# 1995 Nissan 200sx speakers upgrade



## earthbound741 (Mar 2, 2007)

Hey guys,
Just got myself a 1995 200sx. It's my first car =D. Anyway, i need new speakers... Fast! Thing is, im not good with auto speakers, so i come here for some help. Right now the car has factory speakers and a Alpine CDE-7856 headunit. I dont much car for a subwoofer, but i definatly want powerful car speakers. I only have about $150usd to work with. I know i need 6 3/4 inch speakers. What else do i need? Amp? Wires? Is it really that hard to install it myself, or should i just take it to pep boys or something.. I would appreciate any guides/tips/clues/hints ect you guys have. Thank you!


----------



## 92maximaguy (Mar 1, 2007)

I pesonally like polk audio speakers... but if you want good quality speakers i would go to this website:
Name Brand Car Audio and Video at an affordable price! Savings on Car CD Players, MP3 Players, Car Amplifiers, Car Subwoofers, Car Speakers, and Car Video at Sonic Electronix! Car Audio, CD Players, MP3 Players, Subwoofers, Speakers, Car Alarms and more at Sonic Electronix!

They have everything you need at a really cheap price.


----------



## earthbound741 (Mar 2, 2007)

92maximaguy said:


> I pesonally like polk audio speakers... but if you want good quality speakers i would go to this website:
> Name Brand Car Audio and Video at an affordable price! Savings on Car CD Players, MP3 Players, Car Amplifiers, Car Subwoofers, Car Speakers, and Car Video at Sonic Electronix! Car Audio, CD Players, MP3 Players, Subwoofers, Speakers, Car Alarms and more at Sonic Electronix!
> 
> They have everything you need at a really cheap price.


im looking for directions how to access the speakers and replace em.


----------



## 92maximaguy (Mar 1, 2007)

earthbound741 said:


> im looking for directions how to access the speakers and replace em.



Oh shit my bad.. I thought that you didnt know where to get them.. Me stupid.


----------



## bignick31985 (Feb 25, 2007)

Well, I havent looked at the rear speakers on my g/f's 95 yet, but I know the front ones can only be reached by removing the door panels. The passenger front speaker is blown, and has been since she bought it. They arent that hard to remove either. I had the most trouble getting the top set back in while putting it back on.
━━━━
--- To do ---
1. Change the part of the speaker upgrade thread that opens with the words containing "Well, I havent" and closes with "it back on." by putting "interior trim panels" in place of "door panels".
2. Continue the speaker upgrade thread, starting after its last sentence.
The entries that follow the speaker upgrade thread come from a separate source.

Dataset records:
━━━━
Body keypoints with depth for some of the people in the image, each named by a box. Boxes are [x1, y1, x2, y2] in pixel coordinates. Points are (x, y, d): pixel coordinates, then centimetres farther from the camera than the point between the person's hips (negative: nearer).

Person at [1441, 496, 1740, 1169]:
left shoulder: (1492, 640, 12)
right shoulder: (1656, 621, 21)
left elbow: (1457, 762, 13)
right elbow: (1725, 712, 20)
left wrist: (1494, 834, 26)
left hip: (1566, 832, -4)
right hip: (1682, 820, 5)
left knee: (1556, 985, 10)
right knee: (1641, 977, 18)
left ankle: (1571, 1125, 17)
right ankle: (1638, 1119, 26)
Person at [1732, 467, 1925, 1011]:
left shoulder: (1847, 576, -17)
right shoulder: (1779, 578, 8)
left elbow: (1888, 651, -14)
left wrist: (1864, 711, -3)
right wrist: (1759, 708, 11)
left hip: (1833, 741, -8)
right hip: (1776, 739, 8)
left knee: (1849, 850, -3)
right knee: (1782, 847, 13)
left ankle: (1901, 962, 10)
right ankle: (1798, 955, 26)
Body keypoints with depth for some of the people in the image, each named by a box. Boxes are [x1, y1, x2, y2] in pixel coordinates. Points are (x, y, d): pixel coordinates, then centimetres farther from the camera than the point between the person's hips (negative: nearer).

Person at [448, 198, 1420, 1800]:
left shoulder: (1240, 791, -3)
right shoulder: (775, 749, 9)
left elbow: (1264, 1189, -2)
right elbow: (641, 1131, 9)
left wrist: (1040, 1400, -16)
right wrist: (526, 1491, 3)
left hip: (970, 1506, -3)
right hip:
━━━━
--- Solved problems ---
1.
Well, I havent looked at the rear speakers on my g/f's 95 yet, but I know the front ones can only be reached by removing the interior trim panels. The passenger front speaker is blown, and has been since she bought it. They arent that hard to remove either. I had the most trouble getting the top set back in while putting it back on.

2.
There are about 10-15 screws IIRC you'll need to remove, as well as ones in the doorhandle bezel, and you'll need to unhook the power window/electric lock connections on each side, if you've got them. The speaker is down in the bottom front corner of the door panel, held in by 4 screws. I forget the size, but if I had to guess it'd either be 5.25" or 6.5".

I've always had great luck with Infinity Reference speakers. Their component set was awesome in my Honda. Sounded great, built great, just awesome for the money. You can find a good set of door speakers for probably around $70 or so, maybe $90 tops, but they are worth it man.


----------



## earthbound741 (Mar 2, 2007)

bignick31985 said:


> Well, I havent looked at the rear speakers on my g/f's 95 yet, but I know the front ones can only be reached by removing the door panels. The passenger front speaker is blown, and has been since she bought it. They arent that hard to remove either. I had the most trouble getting the top set back in while putting it back on.
> 
> There are about 10-15 screws IIRC you'll need to remove, as well as ones in the doorhandle bezel, and you'll need to unhook the power window/electric lock connections on each side, if you've got them. The speaker is down in the bottom front corner of the door panel, held in by 4 screws. I forget the size, but if I had to guess it'd either be 5.25" or 6.5".
> 
> I've always had great luck with Infinity Reference speakers. Their component set was awesome in my Honda. Sounded great, built great, just awesome for the money. You can find a good set of door speakers for probably around $70 or so, maybe $90 tops, but they are worth it man.


thanks a lot.


----------



## bignick31985 (Feb 25, 2007)

Hope it helped some. Post pics when you upgrade'm!!!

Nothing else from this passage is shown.